Ademais, nessa situação absurda os médicos ficariam privados de seus honorários que pertenceriam aos hospitais. Como é notório, a relação empregatícia traz consigo pesados ônus de natureza fiscal e trabalhista, estimado hoje em mais de 100% daquilo que o empregado recebe como salário. Portanto, se tal ônus for indevidamente imposto à relação médico-hospitalar, ou o paciente pagará o dobro pelo atendimento, ou o médico, os hospitais e os planos de saúde receberão apenas a metade, sendo certo que todos serão levados à inviabilidade, já que hoje atuam com uma já apertada margem de operação. Mesmo os hospitais públicos, filantrópicos ou ligados ao SUS, que atualmente já se encontram em situação alarmante, não estarão livres, uma vez que terão que suportar pesados encargos, que, na prática, inviabilizam suas atividades e isso sem falar no passivo monstruoso relativo ao período pretérito à fiscalização.


O fato é um só: a liberdade médica se encontra em risco e o efeito disso é uma profunda alteração do modelo de saúde do país, com pesados e indevidos ônus na assistência à saúde.
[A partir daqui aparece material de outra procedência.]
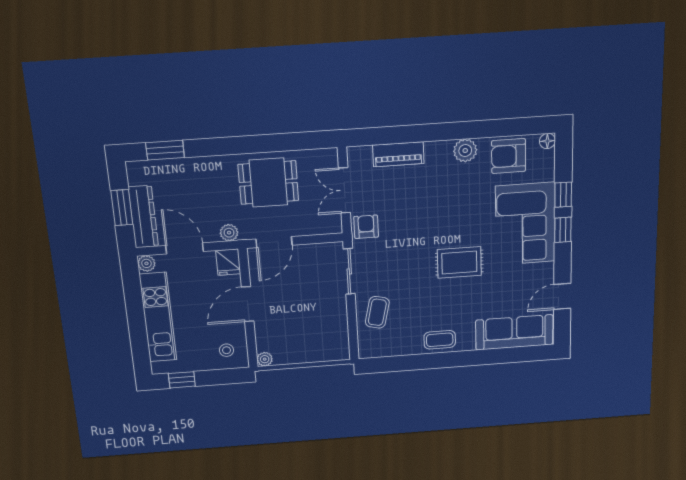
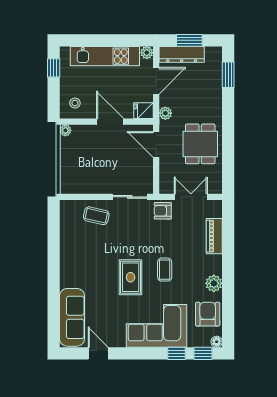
armchair: (366, 227) -> (163, 211), turned 180
window: (563, 230) -> (203, 353), moved
coffee table: (440, 340) -> (165, 270), moved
Portanto, a sociedade há de estar atenta e vigilante, já que se pretende impor a ela mais esse insuportável ônus que trará consigo, ainda, verdadeira balbúrdia e desorganização do sistema, tudo com prejuízos incalculáveis para a qualidade da medicina e da saúde de nosso país. Posto isso, resta apenas uma indagação. A quem interessa a sublevação da organização médica existente?



Artigo escrito pelo Dr. José Antônio de Lima, médico e presidente da Associação Nacional de Hospitais Privados (Anahp), e publicado no jornal Correio Braziliense em 21 de setembro de 2008.